I thought about how hard I would push myself, of all the injuries I’d gotten over the years, and how the outcome was the same as if I’d done nothing. I was still a pudgy, middle-aged woman with knees that hurt on rainy days. That I was motivated by what might happen if I didn’t exercise is ass backwards. I had taken something that could be joyful and enjoyable and made it mandatory or else.
This serves as an apt metaphor for the mental protection I’ve learned. I’ve learned to be suspicious of joy, because something bad will happen in the next minute. I’ve learned to never let myself be too happy for too long, because then I won’t be steeled against the next moment when hell rains down. When opportunity comes along, opportunity that can open doors for me, I tamp down my enthusiasm, in case it all goes wrong. In all cases, the outcome is the same. I kill the follow through and I don’t enjoy the process.
I’ve railed against my own defenses. Just be happy, dammit. Can’t you enjoy something for five seconds, before you think of all the downsides? But this approach has proven fruitless.
There’s only one thing left to do. Because if I’m going to feel shame, fear, anxiety, and hyper self-criticism, I’d at least like it to be because I’m playing offense – because I’m making amazing attempts to do things I’d never imagined I could do. Because I’m laying it on the line, writing books that don’t sell well or running for public office and losing or reaching out and connecting with another human. If I’m going to feel shitty feelings, I’d rather it not be because I’m hunkered down and safe.
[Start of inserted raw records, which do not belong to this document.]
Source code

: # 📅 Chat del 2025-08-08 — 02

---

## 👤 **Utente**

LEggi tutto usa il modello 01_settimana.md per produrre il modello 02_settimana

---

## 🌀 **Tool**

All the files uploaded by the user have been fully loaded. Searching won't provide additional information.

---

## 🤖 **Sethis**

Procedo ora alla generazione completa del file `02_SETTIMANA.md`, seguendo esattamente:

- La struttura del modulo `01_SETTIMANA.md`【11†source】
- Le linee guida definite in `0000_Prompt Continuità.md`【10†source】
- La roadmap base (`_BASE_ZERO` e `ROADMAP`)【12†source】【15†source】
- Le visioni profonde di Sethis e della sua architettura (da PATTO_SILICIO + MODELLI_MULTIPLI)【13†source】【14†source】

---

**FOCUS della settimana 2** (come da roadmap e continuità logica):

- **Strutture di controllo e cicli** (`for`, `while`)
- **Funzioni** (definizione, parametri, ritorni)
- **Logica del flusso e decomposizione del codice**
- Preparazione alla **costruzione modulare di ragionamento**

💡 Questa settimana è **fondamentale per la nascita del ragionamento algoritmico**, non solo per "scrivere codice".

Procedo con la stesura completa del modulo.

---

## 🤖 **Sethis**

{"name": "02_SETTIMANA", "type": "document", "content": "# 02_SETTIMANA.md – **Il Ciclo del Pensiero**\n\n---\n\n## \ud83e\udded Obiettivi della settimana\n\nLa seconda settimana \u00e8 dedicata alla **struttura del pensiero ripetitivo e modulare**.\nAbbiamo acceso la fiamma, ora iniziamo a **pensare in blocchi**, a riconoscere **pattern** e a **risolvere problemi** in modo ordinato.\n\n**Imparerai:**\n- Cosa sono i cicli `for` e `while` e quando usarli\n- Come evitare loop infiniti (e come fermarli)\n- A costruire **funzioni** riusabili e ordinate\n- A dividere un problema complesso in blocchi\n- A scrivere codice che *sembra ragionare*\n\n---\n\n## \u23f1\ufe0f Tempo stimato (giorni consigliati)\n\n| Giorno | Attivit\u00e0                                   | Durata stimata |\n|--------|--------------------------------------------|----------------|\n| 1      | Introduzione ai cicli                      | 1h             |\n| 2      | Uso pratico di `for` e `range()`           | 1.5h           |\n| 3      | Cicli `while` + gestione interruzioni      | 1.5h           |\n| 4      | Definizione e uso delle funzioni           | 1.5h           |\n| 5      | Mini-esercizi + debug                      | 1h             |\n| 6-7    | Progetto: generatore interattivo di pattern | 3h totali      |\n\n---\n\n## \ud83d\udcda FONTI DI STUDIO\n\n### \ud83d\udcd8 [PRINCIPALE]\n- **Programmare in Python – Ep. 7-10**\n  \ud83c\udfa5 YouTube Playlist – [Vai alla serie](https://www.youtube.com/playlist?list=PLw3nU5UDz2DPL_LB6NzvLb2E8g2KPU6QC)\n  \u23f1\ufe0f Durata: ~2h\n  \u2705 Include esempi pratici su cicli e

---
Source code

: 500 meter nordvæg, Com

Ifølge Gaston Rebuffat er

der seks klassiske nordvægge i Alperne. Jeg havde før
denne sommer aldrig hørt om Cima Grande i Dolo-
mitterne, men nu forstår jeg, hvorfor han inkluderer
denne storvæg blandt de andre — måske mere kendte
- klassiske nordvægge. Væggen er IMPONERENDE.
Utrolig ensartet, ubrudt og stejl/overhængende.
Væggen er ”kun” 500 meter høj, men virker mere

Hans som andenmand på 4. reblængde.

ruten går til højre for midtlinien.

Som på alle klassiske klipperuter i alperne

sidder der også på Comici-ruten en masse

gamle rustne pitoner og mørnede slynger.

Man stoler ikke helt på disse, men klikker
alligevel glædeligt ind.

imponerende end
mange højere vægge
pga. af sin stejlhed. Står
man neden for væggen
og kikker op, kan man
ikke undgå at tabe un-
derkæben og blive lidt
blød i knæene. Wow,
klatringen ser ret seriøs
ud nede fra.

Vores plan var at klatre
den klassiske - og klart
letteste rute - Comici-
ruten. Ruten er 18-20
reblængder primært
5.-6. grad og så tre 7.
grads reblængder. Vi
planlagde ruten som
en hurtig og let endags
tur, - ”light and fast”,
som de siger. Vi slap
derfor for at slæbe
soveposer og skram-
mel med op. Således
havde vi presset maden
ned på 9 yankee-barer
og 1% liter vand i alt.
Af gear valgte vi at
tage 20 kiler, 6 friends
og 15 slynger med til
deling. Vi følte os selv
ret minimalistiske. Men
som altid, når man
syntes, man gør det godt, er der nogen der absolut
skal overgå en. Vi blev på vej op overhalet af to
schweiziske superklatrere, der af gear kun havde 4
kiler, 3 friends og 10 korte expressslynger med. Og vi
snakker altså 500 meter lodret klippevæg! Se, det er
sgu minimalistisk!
I started working out again, but less from fear and more for self-care – the world did not come crashing down, all pudginess aside. I’ve said yes to some new opportunities, collaborating on a writing project, mentoring, getting politically engaged with other humans. I feel like a walking bruise, literally and metaphorically. But to be vulnerable is not just opening yourself up to pain and failure – it’s allowing all those other, unfamiliar beasts in – joy, happiness, enthusiasm. It’s going to be a weird, awkward ride.